Alhasil, lahan pertanian makin berkurang karena telah beralih fungsi menjadi pusat perekonomian, tempat wisata, pusat pemerintahan, atau pusat industri. Kebiasaan impor yang dilakukan pemerintah justru menguntungkan para oligarki, yaitu para importir yang “dekat” dengan pemerintah.
Bayangkan saja, berapa cuan yang mereka dapatkan dari adanya kebijakan impor ini. Biasanya, para oligarki dan pemerintah memiliki hubungan simbiosis mutualisme. Penguasa bisa naik tahta atas bantuan para oligarki, setelah mereka menjabat, saatnya balas budi dengan memberikan tender impor. Makin tidak mampu negara menjaga stabilitas ketahanan pangan, maka makin lancar cuan mengalir untuk para importir.
Meskipun pemerintah telah berupaya mengatasi masalah ketahanan pangan ini dengan proyek food estate. Akan tetapi, lagi-lagi proyek ini gagal dan malah meninggalkan sejumlah masalah.
Islam Menjamin Ketahanan Pangan
Negara Islam bertanggung jawab dalam menjamin kebutuhan dasar rakyatnya, salah satunya pangan. Beras adalah salah satu sumber makanan pokok, maka tentu negara akan memastikan stoknya aman. Selain itu, negara juga harus memastikan rakyat bisa memperolehnya dengan mudah dan harga yang terjangkau. Negara juga akan mengoptimalkan pertanian melalui ekstensifikasi dan intensifikasi pertanian.
Negara Islam akan membangun industri di dalam negeri agar kebutuhan pangan bisa tercukupi secara mandiri tanpa perlu impor. Selain kebutuhan dalam negeri, negara juga akan menjaga ketahanan pangan jangka panjang dan mengantisipasi kemungkinan terburuk, seperti terjadinya bencana alam, pandemi, fenomena El Nino, atau hal buruk lainnya.
Negara juga akan mengedukasi rakyatnya untuk tidak berlebih-lebihan dalam mengonsumsi pangan.
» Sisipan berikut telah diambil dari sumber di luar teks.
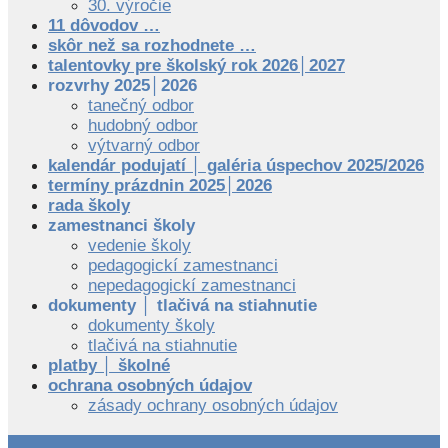
30. výročie
11 dôvodov …
skôr než sa rozhodnete …
talentovky pre školský rok 2026│2027
rozvrhy 2025│2026
tanečný odbor
hudobný odbor
výtvarný odbor
kalendár podujatí │ galéria úspechov 2025/2026
termíny prázdnin 2025│2026
rada školy
zamestnanci školy
vedenie školy
pedagogickí zamestnanci
nepedagogickí zamestnanci
dokumenty │ tlačivá na stiahnutie
dokumenty školy
tlačivá na stiahnutie
platby │ školné
ochrana osobných údajov
zásady ochrany osobných údajov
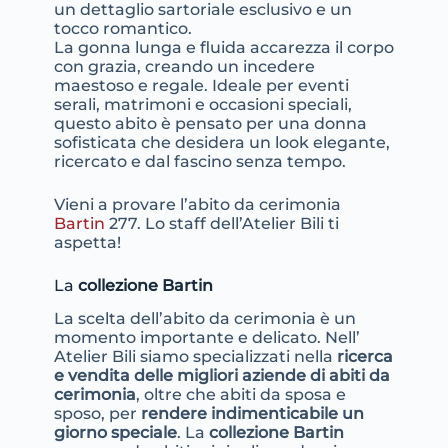
un dettaglio sartoriale esclusivo e un
tocco romantico.
La gonna lunga e fluida accarezza il corpo
con grazia, creando un incedere
maestoso e regale. Ideale per eventi
serali, matrimoni e occasioni speciali,
questo abito è pensato per una donna
sofisticata che desidera un look elegante,
ricercato e dal fascino senza tempo.
Vieni a provare l’abito da cerimonia
Bartin
277. Lo staff dell’Atelier Bili ti
aspetta!
La
collezione Bartin
La scelta dell’abito da cerimonia è un
momento importante e delicato. Nell’
Atelier Bili siamo specializzati nella
ricerca
e vendita delle migliori aziende di abiti da
cerimonia
, oltre che abiti da sposa e
sposo, per
rendere indimenticabile un
giorno speciale
. La
collezione Bartin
Selain bisa merusak kesehatan, hal ini juga akan meningkatkan persoalan lingkungan terutama limbah. Negara juga bisa mencari alternatif makanan pokok pengganti beras agar konsumsi beras bisa berkurang.
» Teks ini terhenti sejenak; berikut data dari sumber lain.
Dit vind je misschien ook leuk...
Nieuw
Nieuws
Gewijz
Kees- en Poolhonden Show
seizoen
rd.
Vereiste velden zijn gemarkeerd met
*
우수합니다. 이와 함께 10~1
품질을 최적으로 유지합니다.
Negara juga mengantisipasi terjadinya perubahan iklim yang ekstrem. Para ilmuwan dan pakar terkait akan dilibatkan untuk melakukan penelitian dan mencari solusi terkait hal ini.
Semua hal ini ditunjang dengan adanya sistem ekonomi Islam yang menjamin pendistribusian kekayaan secara merata. Negara juga membuat kebijakan tegas dengan mengacu pada sistem sanksi/peradilan dalam Islam agar pihak-pihak yang bermain dalam masalah ketahanan pangan bisa mendapatkan hukuman. Dengan semua mekanisme ini, insyaallah, ketahanan pangan akan bisa diwujudkan.